Lastly, it always pays to purchase quality art materials.  Artist quality paint will cost a bit more, but in the long run because they have more pigment and less filler, will give you a better result.  Meanwhile use up that inexpensive paper, markers and dye based inks for practice or give them to the grand-kids to play. Who knows you may have another budding artist in the making.

Studio Tip – Paper Storage

Acquiring paper is addicting.  Organizing it in a small studio can be quite a challenge.  Here are a few ideas that work for me.  First, make labeling a habit for watercolor, printmaking and other plain papers.  There’s nothing more frustrating than finding a paper you love to work with and being unable to remember what you purchased.  For large sheets, I often buy in bulk and just keep it flat in it’s original labeled shipping plastic.  But when I cut them down, I take a pencil and lightly mark a corner so I can keep track of what it is.  It can erased, cut off or just left under the matte when you frame.

 

I don’t currently have room for a flat file to store large sheets of paper.  So I’ve opted for a dual solution.  Lightweight papers are hung with clip hangers on a clothing rack, both purchased at our local Target.  It’s much easier to sort through them that way and you can roll it around and out of the way.   It’s not ideal, and  papers that are too heavy will fall on the floor,  but since most will be torn down and used for collage it’s not really important that they stay perfectly flat.  Rice papers that can be rolled are stored in the flat boxes readily available at places like Target and Walmart.  Heavier papers such as Arches Cover and watercolor stock can then be laid flat on top.

I should mention that there is something wondrous in watercolor sizing that attracts small animals. You can imagine I was none to pleased to find the corners of five sheets of 300# Arches cold press eaten by my favorite poodle! I now  make sure the plastic is secure.

Lastly, I would be remiss if I didn’t mention a bit about canvases.  Rice paper and canvas make a lovely combination but they also need somewhere to dry.  Once again, necessity was the mother of invention. My studio is an amalgam of a furnace room, laundry room and 50’s basement “social room”. The clothes line is perfect for paste papers and an inexpensive drying rack works for canvases.

 

New studio tips

Artists, and especially those involved in the calligraphic arts, are by nature a sharing group.  Many of us can be found on message boards such as Cyberscribes, IAMPETH and Ornamental Penmanship.  They are great places to meet other artists and we often share tips and techniques.
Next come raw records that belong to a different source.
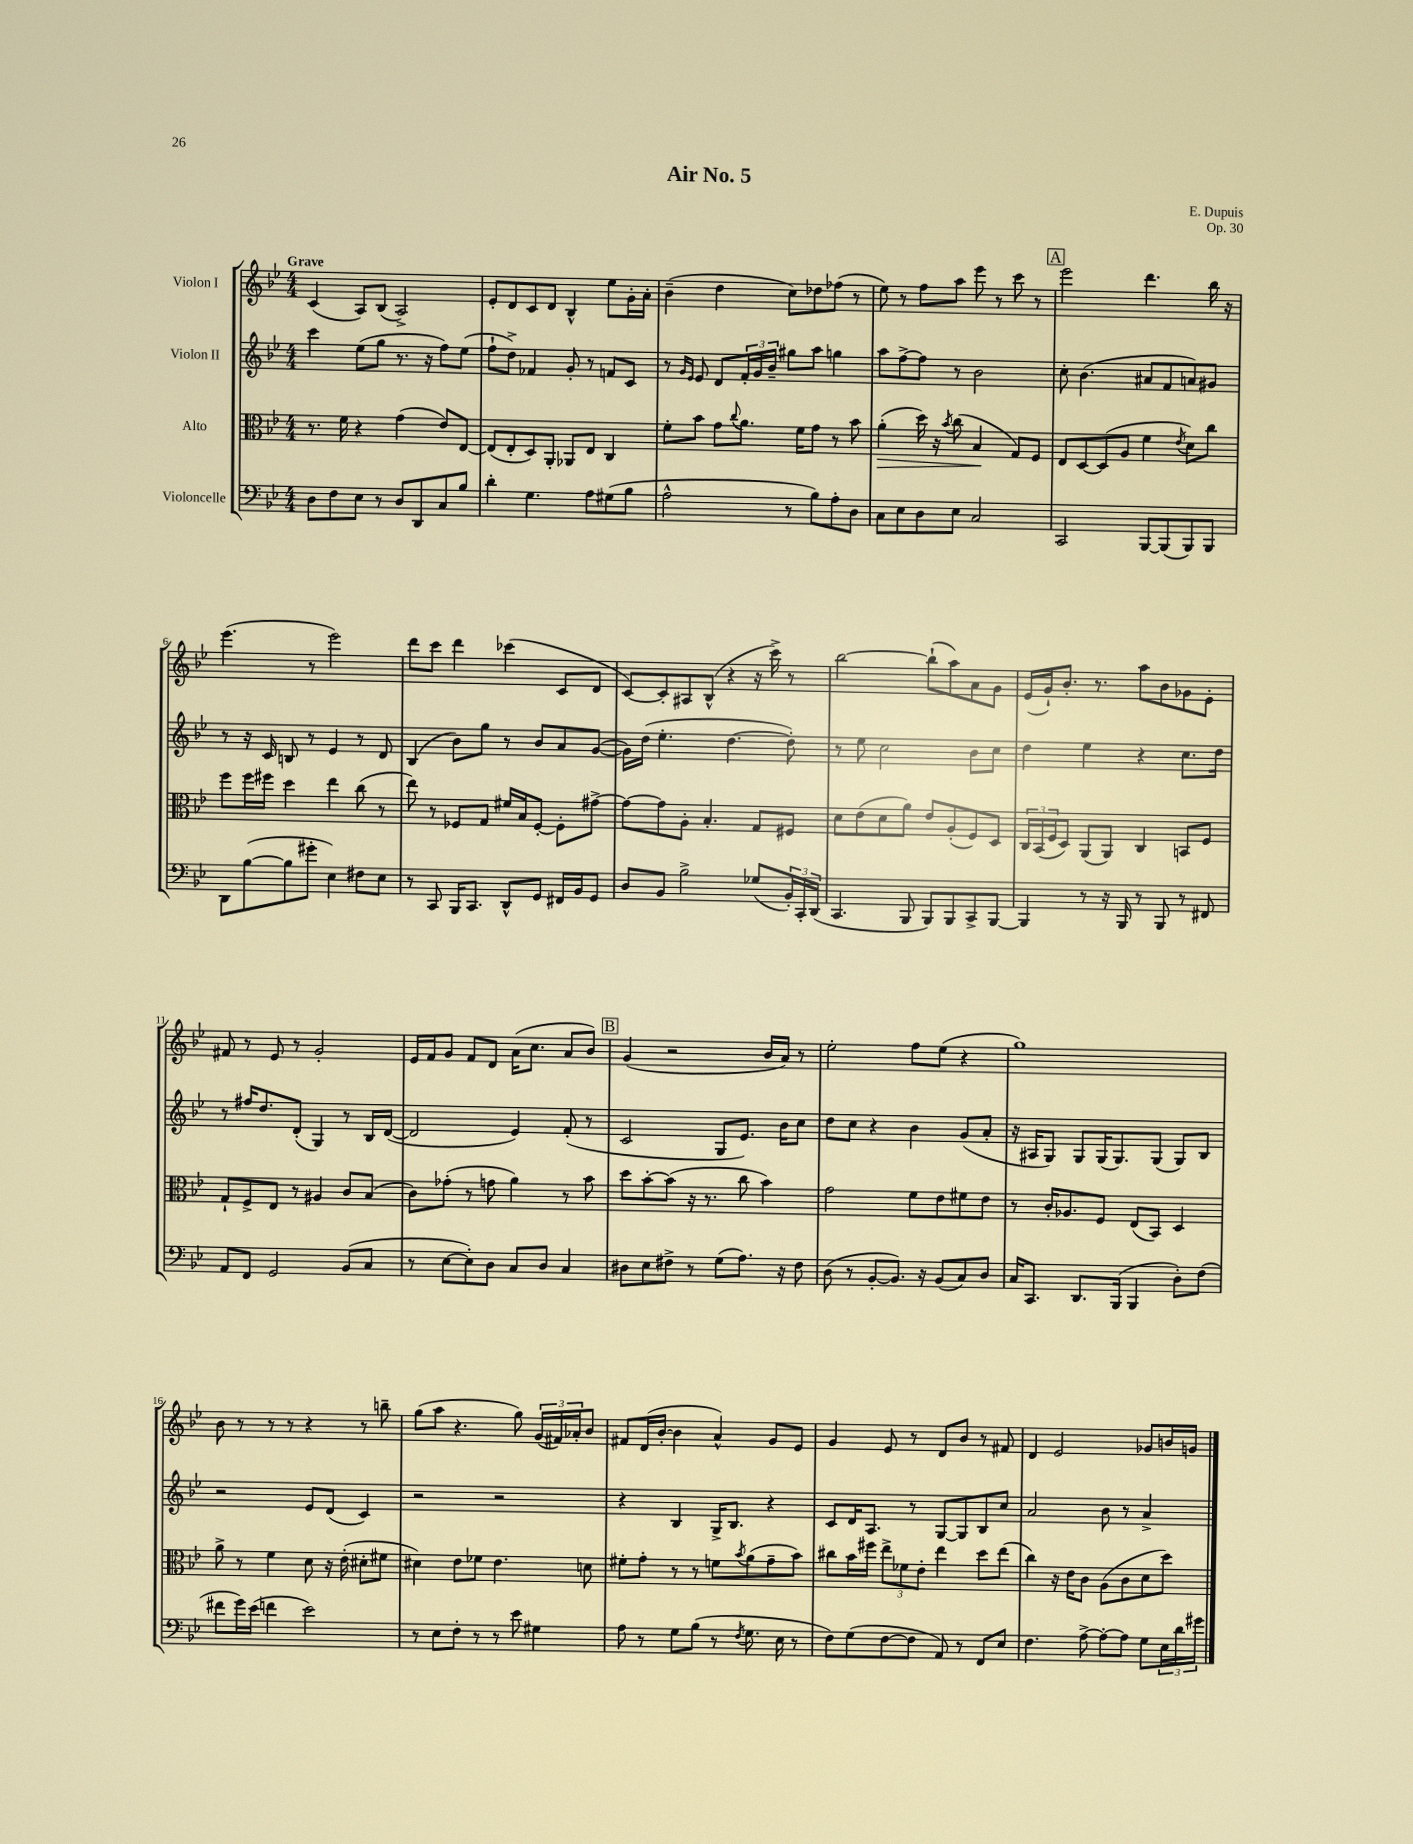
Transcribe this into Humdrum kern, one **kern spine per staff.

**kern	**kern	**kern	**kern
*staff4	*staff3	*staff2	*staff1
*clefF4	*clefC3	*clefG2	*clefG2
*k[b-e-]	*k[b-e-]	*k[b-e-]	*k[b-e-]
*M4/4	*M4/4	*M4/4	*M4/4
8D\L	8.r	4ccc\	(4c/
8F\	.	.	.
.	16f\	.	.
8E-\J	4r	(8ee-\L	8A/L)
8r	.	8gg\J	(8B-/J
8D/L	(4g\	8.r	2A^/)
8DD/	.	.	.
.	.	16r	.
8C/	8e-/L)	8ff\L)	.
8B-/J	[8E-/J	(8ee-\J	.
=	=	=	=
4d'\	(8E-/]L	8ff`\L	8e-'/L
.	8E-'/	8dd^\J)	8d/
4.G\	8D/)	4f-/	8c/
.	8AA'/J	.	8d/J
.	8AA-/L	8g'/	4B-^^/
8A\L	8E-/J	8r	.
(8G#\	4C/	8f/L	8ee-\L
8B-\J	.	8c/J	16g'\L
.	.	.	16a'\JJ
=	=	=	=
2A^^\	8f'\L	8r	(4b-~\
.	.	16qqg/LL	.
.	.	16qqe-/JJ	.
.	8b-\J	8e-/	.
.	8g\L	8d/L	4dd\
.	8qqcc/	.	.
.	8.a\J	24f'/L	.
.	.	24g/	.
.	.	24b-~/JJ	.
8r	.	8gg#\L	8cc\L)
.	16f\LK	.	.
8B-\L)	8g\J	8aa\J	8dd-\
8A'\	8r	4gg\	(8ff-\J
8D\J	8b-\	.	8r
=	=	=	=
8C\L	(4a'\	8aa\L	8ee-\)
8E-\	.	[8ff^\	8r
8D\	16dd\)	8ff\]J	8ff\L
.	16r	.	.
.	8qb-/	.	.
8E-\J	(8cc\	8r	8aa\J
2C/	4B-/	2b-\	8eee-\
.	.	.	8r
.	8G/L)	.	8ccc\
.	8F/J	.	8r
=	=	=	=
2CC/	8E-/L	8cc'\	2eee-\
.	[8D/	(4.b-\	.
.	(8D/]	.	.
.	8A/J	.	.
[8BBB-/L	4f\	8a#/L	4.ddd\
(8BBB-/]	.	8f/	.
.	8qe-/	.	.
8BBB-/)	8d\L)	8a/)	.
8BBB-/J	8cc\J	8g#/J	16bb-\
.	.	.	16r
=	=	=	=
8DD\L	8ff\L	8r	(4.eee-\
([8B-\	16ff\L	16r	.
.	16ff#\JJ	16c/	.
8B-\]	4dd\	8B/	.
8g#'\J	.	8r	8r
4E-\)	4ee-\	4e-/	2eee-\)
8F#\L	(8cc\	8r	.
8E-\J	8r	8d/	.
=	=	=	=
8r	8ee-\)	(4B-/	8ddd\L
8CC/	8r	.	8ccc\J
16BBB-/LK	8F-/L	8b-\L)	4ddd\
8.CC/J	.	.	.
.	8G/J	8gg\J	.
8DD^^/L	16f#/LL	8r	(4ccc-\
.	16B-/J	.	.
8GG/J	[8F-'/J	8b-/L	.
16FF#/LL	8F-'\]L	8a/	8c/L
16BB-/J	.	.	.
8GG/J	[8g#^\J	([8g/J	8d/J
=	=	=	=
8D/L	8g#\_L	16g\]LL)	[8c/L)
.	.	(16dd\JJ	.
8BB-/J	8g#\]	4.ee-'\	8c'/]
2B-^\	8A'\J	.	8A#/
.	4.B-'/	.	(8B-^^/J
.	.	[4.dd\	4r
(8G-/L	8G/L	.	16r
.	.	.	16ccc^\)
24BB-'/L)	8F#/J	8dd'\])	8r
24CC'/	.	.	.
(24DD/JJ	.	.	.
=	=	=	=
4.CC/	8d\L	8r	[2bb-\
.	(8e-\	8ee-\	.
.	8d\	2cc\	.
8BBB-/	8a\J)	.	.
8BBB-/L)	8e-/L	.	(8bb-`\]L
8BBB-/	(8A'/	.	8aa\)
8CC^/	8F/)	8b-\L	8a\
[8BBB-/J	8D/J	8cc\J	8g\J
=	=	=	=
4BBB-/]	24C/LL	4dd\	(16e-/LL
.	(24BB-/	.	.
.	.	.	16g`/J)
.	24F/J	.	.
.	8D/J)	.	8.b-'/J
8r	(8AA/L	4ee-\	.
.	.	.	8.r
16r	8AA/J)	.	.
16BBB-/	.	.	.
8r	4C/	4r	8aa\L
8BBB-/	.	.	8b-\
8r	8BB/L	8.cc\L	8g-\
8FF#/	8F/J	.	8e-'\J
.	.	16dd\Jk	.
=	=	=	=
8AA/L	8G`/L	8r	8f#/
8FF/J	8F^/	16ff#/LK	8r
.	.	8.dd/	.
2GG/	8E-/J	.	8e-/
.	8r	(8d'/J	8r
.	4A#/	4G/)	2g'/
(8BB-/L	8c/L	8r	.
8C/J	(8B-/J	16B-/LL	.
.	.	([16d/JJ	.
=	=	=	=
8r	8c\L)	2d/]	16e-/LL
.	.	.	16f/J
[8E-\L	(8g-'\J	.	8g/J
8E-'\])	8r	.	8f/L
8D\J	8g\	.	8d/J
8C/L	4a\)	4e-/)	(16a\LK
.	.	.	8.cc\J
8D/J	.	.	.
4C/	8r	(8f'/	8a/L
.	8b-\	8r	8b-/J)
=	=	=	=
8D#\L	8dd\L	2c/	(4g/
8E-\	[8b-'\	.	.
8F#^\J	(8b-\]J	.	2r
8r	16r	.	.
.	8.r	.	.
(8G\L	.	8G/L	.
8.A\J)	8cc\	8.e-/J)	.
.	4b-\)	.	16b-/LL
16r	.	16b-\LK	16a/JJ)
8F#\	.	8cc\J	8r
=	=	=	=
(8D\	2g\	8dd\L	2ee-'\
8r	.	8cc\J	.
[8BB-'/L	.	4r	.
8.BB-/]J)	.	.	.
.	8f\L	4b-\	8ff\L
16r	.	.	.
(8BB-/L	8e-\	.	(8ee-\J
8C/)	8f#\	(8g/L	4r
8D/J	8e-\J	8a'/J	.
=	=	=	=
16C/LK	8r	16r	1gg)
8.CC/J	.	16A#/LK	.
.	16c'/LK	8G/J)	.
.	8.A-/	.	.
8.DD/L	.	8G/L	.
.	8F/J	(16G/K	.
(16BBB-/Jk	.	8.G/)	.
4BBB-/	(8E-/L	.	.
.	8BB-/J)	(8G/J	.
8D'\L)	4D/	8G/L)	.
(8F\J	.	8B-/J	.
=	=	=	=
8f#\L	8a^\	2r	8b-\
16g\L)	8r	.	8r
(16e-\JJ	.	.	.
4f\	4f\	.	8r
.	.	.	8r
2e-\)	8d\	8e-/L	4r
.	16r	(8d/J	.
.	(16e-'\	.	.
.	8d#'\L	4c/)	8r
.	8f#\J	.	8bb~\
=	=	=	=
8r	4d#\)	2r	(8gg\L
8E-\L	.	.	8aa\J
8F'\J	8e-\L	.	4.r
8r	8f-\J	.	.
8r	4.e-\	2r	.
8e-\	.	.	8gg\)
4G#\	.	.	(24g/LL
.	.	.	24f#/)
.	.	.	24a-'/J
.	8d\	.	8b-/J
=	=	=	=
8A\	8f#'\L	4r	8f#/L
8r	8g'\J	.	(16d/L
.	.	.	[16b-'/JJ
8G\L	8r	4B-/	4b-\]
(8B-\J	8r	.	.
8r	8f\L	16G^/LK	4a^^/)
.	.	8.B-/J	.
8qF/	8qb-/	.	.
8.G\	(8a\	.	.
.	8g~\	4r	8g/L
16E-\	.	.	.
8r	8b-\J)	.	8e-/J
=	=	=	=
8F\L)	8cc#\L	8c/L	4g/
(8G\	16b-\L	16d/K	.
.	16ff#\JJ	8.A/J	.
[8F\	12ee-^\L	.	8e-/
.	12f-\	.	.
8F\]J	.	8r	8r
.	12e-'\J	.	.
8AA/)	4ee-\	[8G/L	8d/L
8r	.	8G/]	8b-/J
8FF/L	8dd\L	8B-/	8r
8E-/J	(8ee-\J	8cc/J	8f#/
=	=	=	=
4.F\	4cc\)	2a/	4d/
.	16r	.	2e-/
.	16e-\LK	.	.
[8A^\	8c\J	.	.
8A'\_L	(8A\L	8b-\	.
8A\]J	8c\	8r	.
8G\L	8d\	4a^/	8g-/L
24E-\L	8dd\J)	.	16b/L
24d\	.	.	.
.	.	.	16g/JJ
24g#\JJ	.	.	.
==	==	==	==
*-	*-	*-	*-
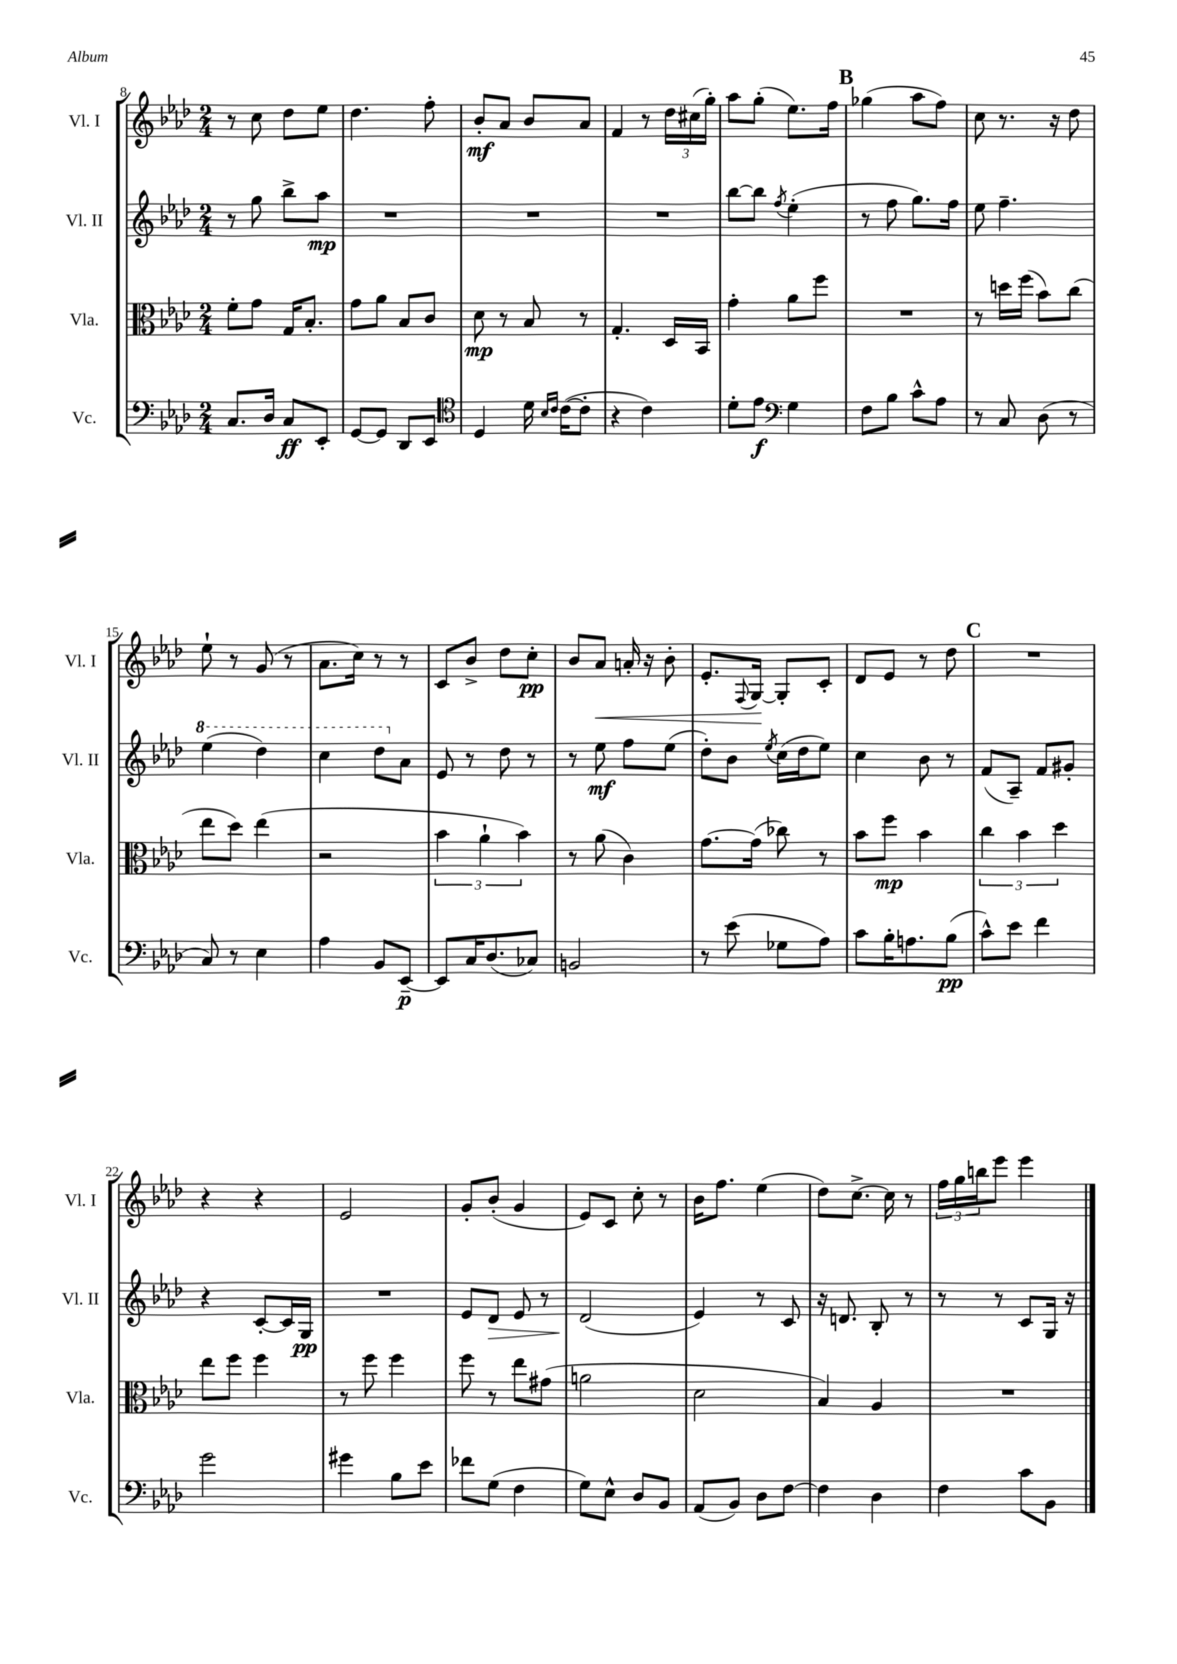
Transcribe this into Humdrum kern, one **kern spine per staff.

**kern	**kern	**kern	**kern
*staff4	*staff3	*staff2	*staff1
*clefF4	*clefC3	*clefG2	*clefG2
*k[b-e-a-d-]	*k[b-e-a-d-]	*k[b-e-a-d-]	*k[b-e-a-d-]
*M2/4	*M2/4	*M2/4	*M2/4
8.C/L	8f'\L	8r	8r
.	8g\J	8gg\	8cc\
16D-/Jk	.	.	.
8C/L	16G/LK	8bb-^\L	8dd-\L
.	8.B-'/J	.	.
8EE-'/J	.	8aa-\J	8ee-\J
=	=	=	=
[8GG/L	8g\L	2r	4.dd-\
8GG/]J	8a-\J	.	.
8DD-/L	8B-/L	.	.
8EE-/J	8c/J	.	8ff'\
=	=	=	=
*clefC4	*	*	*
4D-/	8d-\	2r	8b-'/L
.	8r	.	8a-/J
16d-\	8B-/	.	8b-/L
16qqB-/LL	.	.	.
16qqc/JJ	.	.	.
([16c\LK	.	.	.
8c'\]J	8r	.	8a-/J
=	=	=	=
4r	4.G'/	2r	4f/
4c\)	.	.	8r
.	16D-/LL	.	24dd-\LL
.	.	.	(24cc#\
.	16BB-/JJ	.	.
.	.	.	24gg'\JJ)
=	=	=	=
8d-'\L	4g'\	[8bb-\L	8aa-\L
8e-\J	.	8bb-\]J	(8gg'\J
*clefF4	*	*	*
.	.	8qff/	.
4G\	8a-\L	(4ee-'\	8.ee-\L)
.	8ff\J	.	.
.	.	.	16ff\Jk
=	=	=	=
8F\L	2r	8r	(4gg-\
8B-\J	.	8ff\	.
8c^^\L	.	8.gg\L)	8aa-\L
8A-\J	.	.	8ff\J)
.	.	16ff\Jk	.
=	=	=	=
8r	8r	8ee-\	8cc\
8C/	16dd\LL	4.ff~\	8.r
.	(16ff\JJ	.	.
(8D-\	8b-\L)	.	.
.	.	.	16r
8r	(8cc\J	.	8dd-\
=	=	=	=
8C/)	8ee-\L	(4eee-\	8ee-`\
8r	8dd-\J)	.	8r
4E-\	(4ee-\	4ddd-\)	(8g/
.	.	.	8r
=	=	=	=
4A-\	2r	4ccc\	8.a-\L
.	.	.	16cc\Jk)
8BB-/L	.	8ddd-\L	8r
[8EE-~/J	.	8a-\J	8r
=	=	=	=
8EE-/]L	6b-\	8e-/	8c/L
16C/K	.	8r	8b-^/J
.	6a-`\	.	.
(8.D-/	.	.	.
.	.	8dd-\	8dd-\L
.	6b-\)	.	.
8C-/J)	.	8r	8cc'\J
=	=	=	=
2BB/	8r	8r	8b-/L
.	(8a-\	8ee-\	8a-/J
.	4c\)	8ff\L	16a'/
.	.	.	16r
.	.	(8ee-\J	8b-'\
=	=	=	=
8r	[8.g\L	8dd-'\L)	8.e-'/L
(8e-\	.	8b-\J	.
.	.	.	8qqF/
.	(16g\]Jk	.	[16G/Jk
.	.	8qee-/	.
8G-\L	8cc-\)	(16cc\LL	8G'/]L
.	.	16dd-\J	.
8A-\J)	8r	8ee-\J)	8c'/J
=	=	=	=
8c\L	8b-\L	4cc\	8d-/L
16B-'\K	8ff\J	.	8e-/J
8.A\	.	.	.
.	4b-\	8b-\	8r
(8B-\J	.	8r	8dd-\
=	=	=	=
8c^^\L)	6cc\	(8f/L	2r
8e-\J	.	8A-~/J)	.
.	6b-\	.	.
4f\	.	8f/L	.
.	6dd-\	.	.
.	.	8g#'/J	.
=	=	=	=
2g\	8ee-\L	4r	4r
.	8ff\J	.	.
.	4ff\	[8c'/L	4r
.	.	16c/]L	.
.	.	16G/JJ	.
=	=	=	=
4g#\	8r	2r	2e-/
.	8ff\	.	.
8B-\L	4ff\	.	.
8e-\J	.	.	.
=	=	=	=
8f-\L	8ff\	8e-/L	8g'/L
(8G\J	8r	8d-/J	(8b-'/J
4F\	8ee-\L	8e-/	4g/
.	(8g#\J	8r	.
=	=	=	=
8G\L)	2a\	(2d-/	8e-/L)
8E-^^\J	.	.	8c/J
8D-/L	.	.	8cc'\
8BB-/J	.	.	8r
=	=	=	=
(8AA-/L	2d-\	4e-/)	16b-\LK
.	.	.	8.ff\J
8BB-/J)	.	.	.
8D-\L	.	8r	(4ee-\
[8F\J	.	8c/	.
=	=	=	=
4F\]	4B-/)	16r	8dd-\L)
.	.	8.d/	.
.	.	.	[8.cc^\J
4D-\	4A-/	8B-'/	.
.	.	.	16cc\]
.	.	8r	8r
=	=	=	=
4F\	2r	8r	24ff\LL
.	.	.	24gg\
.	.	.	24bb\J
.	.	8r	8eee-\J
8c\L	.	8c/L	4eee-\
8BB-\J	.	16G/Jk	.
.	.	16r	.
==	==	==	==
*-	*-	*-	*-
When I respond to a post, I have sometimes received requests to share my answers in guild newsletters as well.  So I thought I might add a category here where I can share some of those little tidbits of knowledge that I’ve picked up over the past thirty years; occasionally from other artists, some from workshops and a great many from that old word “experience”.

Here’s one for today: When I stock up on ink that I use often, such as Dr. Ph. Martyn’s Bleedproof White, I label the top of the container with the date purchased. I use a waterproof marker (white works on the black lids). This way I always open the oldest stock first to avoid finding a dried out container of ink or paint.